Die beiden waren dort im Auftrag der Hilfsorganisation Time to Help. Die Hilfsorganisation, die 2006 gegründet wurde und ihre Deutschlandzentrale in Offenbach am Main hat, gehört zum Umfeld der Hizmet-Bewegung. Die Hilfsorganisation betreibt Projekte in den meisten Ländern Afrikas südlich der Sahara. Diese reichen von Not- und Katastrophenhilfen zu Kurban-Kampagnen, von Katarakt-Operationen zu Sauberes-Wasser-Projekten, von Waisen- und Bildungsprojekten zu Spendenprojekten.

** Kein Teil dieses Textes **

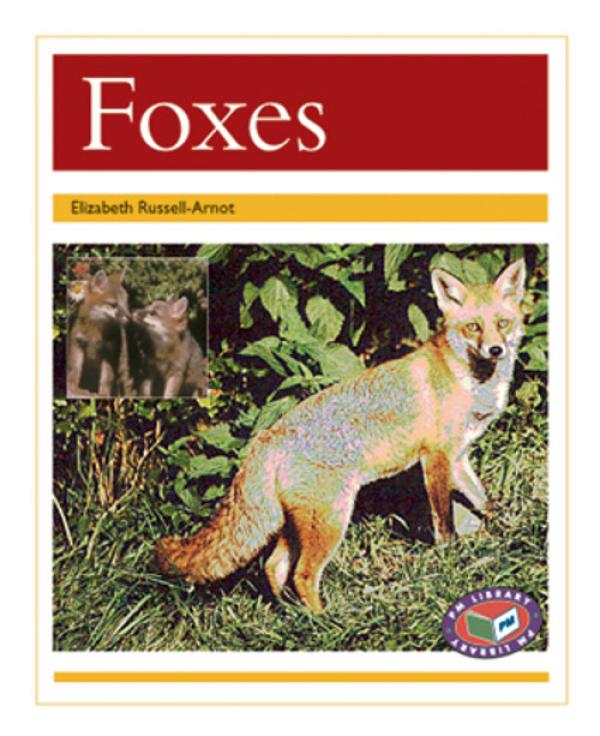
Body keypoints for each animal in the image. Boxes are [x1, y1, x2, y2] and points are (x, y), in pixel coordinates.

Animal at [156, 259, 527, 614]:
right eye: (473, 327)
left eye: (502, 324)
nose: (496, 350)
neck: (466, 378)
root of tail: (267, 436)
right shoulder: (435, 457)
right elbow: (443, 520)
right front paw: (450, 555)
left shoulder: (458, 457)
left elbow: (483, 500)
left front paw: (504, 526)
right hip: (331, 519)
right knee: (303, 575)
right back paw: (327, 622)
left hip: (298, 524)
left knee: (274, 568)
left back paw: (292, 616)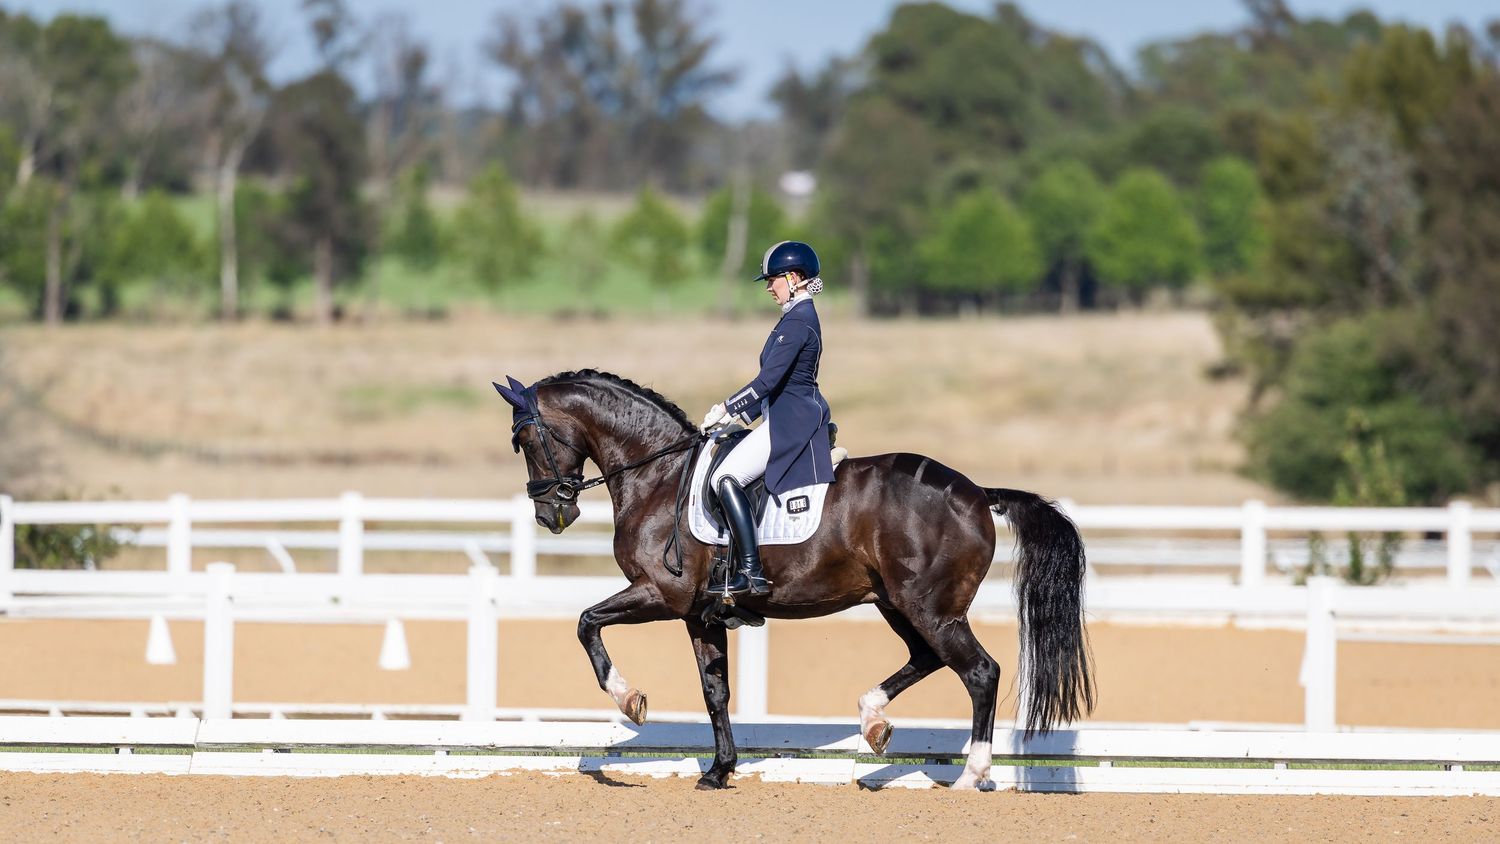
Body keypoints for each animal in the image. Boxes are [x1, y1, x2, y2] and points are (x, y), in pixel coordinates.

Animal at [493, 369, 1093, 791]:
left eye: (524, 439)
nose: (551, 515)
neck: (657, 475)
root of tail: (976, 493)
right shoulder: (699, 614)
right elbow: (715, 691)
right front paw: (719, 771)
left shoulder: (661, 595)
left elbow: (586, 622)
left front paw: (630, 699)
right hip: (897, 603)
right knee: (927, 658)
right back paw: (873, 723)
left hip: (932, 608)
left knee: (979, 672)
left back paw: (972, 774)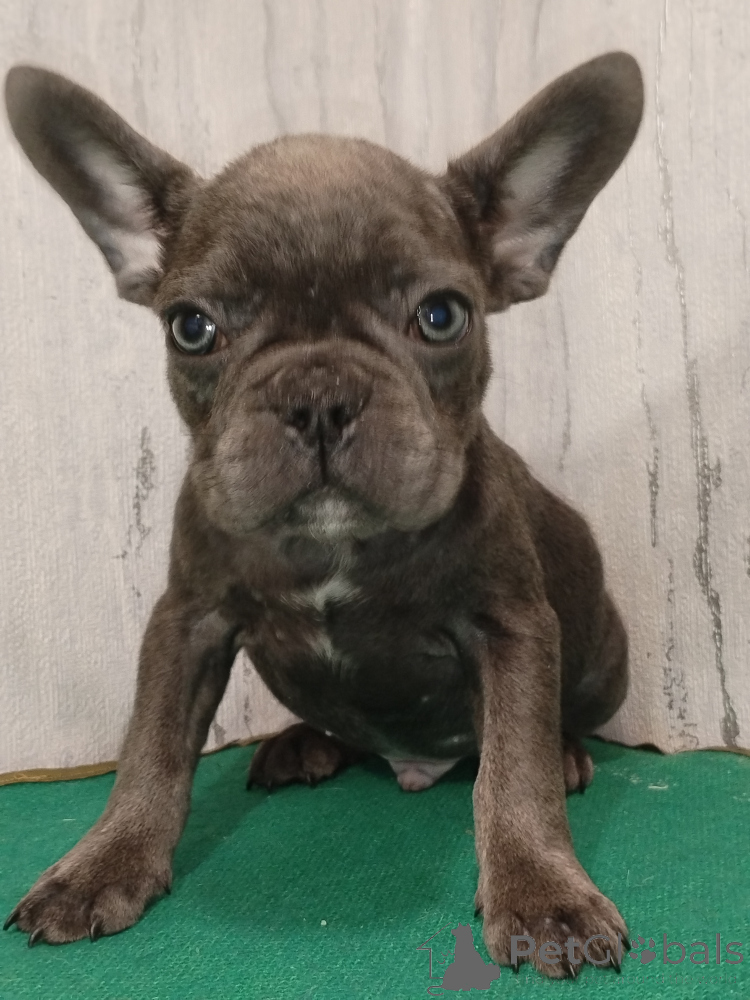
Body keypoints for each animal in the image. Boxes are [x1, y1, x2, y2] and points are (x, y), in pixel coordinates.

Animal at [4, 52, 643, 977]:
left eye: (442, 315)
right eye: (190, 327)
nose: (318, 395)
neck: (330, 545)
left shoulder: (511, 626)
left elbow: (511, 767)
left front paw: (541, 893)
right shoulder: (187, 621)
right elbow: (149, 748)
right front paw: (103, 863)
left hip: (604, 657)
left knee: (535, 738)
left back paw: (563, 754)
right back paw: (304, 741)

Die beiden haben im Auftrag der Hilfsorganisation 20 Rinder schlachten lassen, die von 140 Spendern finanziert wurden, und das Fleisch in Tüten von je zwei bis drei Kilo verteilt. In der Region wurden auf diese Art laut ihren Angaben insgesamt 35000 Tüten verteilt. Fleisch ist für die meisten Malier ein rares und wertvolles Gut. Mehmet Can dazu: „Ich kenne es aus der Türkei. Dort wirft man die Innereien oder den Schädel des Tieres weg. In Mali aber haben sie alles verwertet. Es wurde von den Tieren überhaupt nichts weggeworfen. Eine Frau sagte mir sogar, dass man mit dem Schädel zwei Wochen lang Suppe kochen könne.“

Was wir in Mali gelernt haben

Diese Erfahrung, zu helfen, mache auch einen selber glücklich, meinen beide übereinstimmend. Bernd Schöneberg erzählt: „Zu geben ohne etwas zu nehmen oder zu erwarten ist schon eine sehr wertvolle Erfahrung. Sie freuten sich. Das ist eine Erfahrung, die mein Herz jünger gemacht hat.“

Und was haben sie dort gelernt? Was nehmen sie von dort nach Hause mit? Was sie dort gelernt haben, fasst Bernd Schöneberg so zusammen: „Die Wirkung bei mir war: Ich war zufrieden mit dem, was ich habe. Ich brauche nicht mehr. Sie haben nicht viel gehabt. Aber sie waren sehr gastfreundlich. Wenn wir eingeladen waren, haben sie alle mit uns geteilt. Das hat mein Herz bewegt. Auch miteinander haben sie viel geteilt. Eine Familie hatte einen Röhrenfernseher, die halbe Straße saß dann da und hat zusammen Fernsehen geschaut.“

Bernd möchte im nächsten Jahr wieder nach Mali fliegen, falls sich die Gelegenheit ergibt. Bei solchen Reisen gäbe man etwas ab, nehme aber auch sehr wertvolle Lebenserfahrung mit.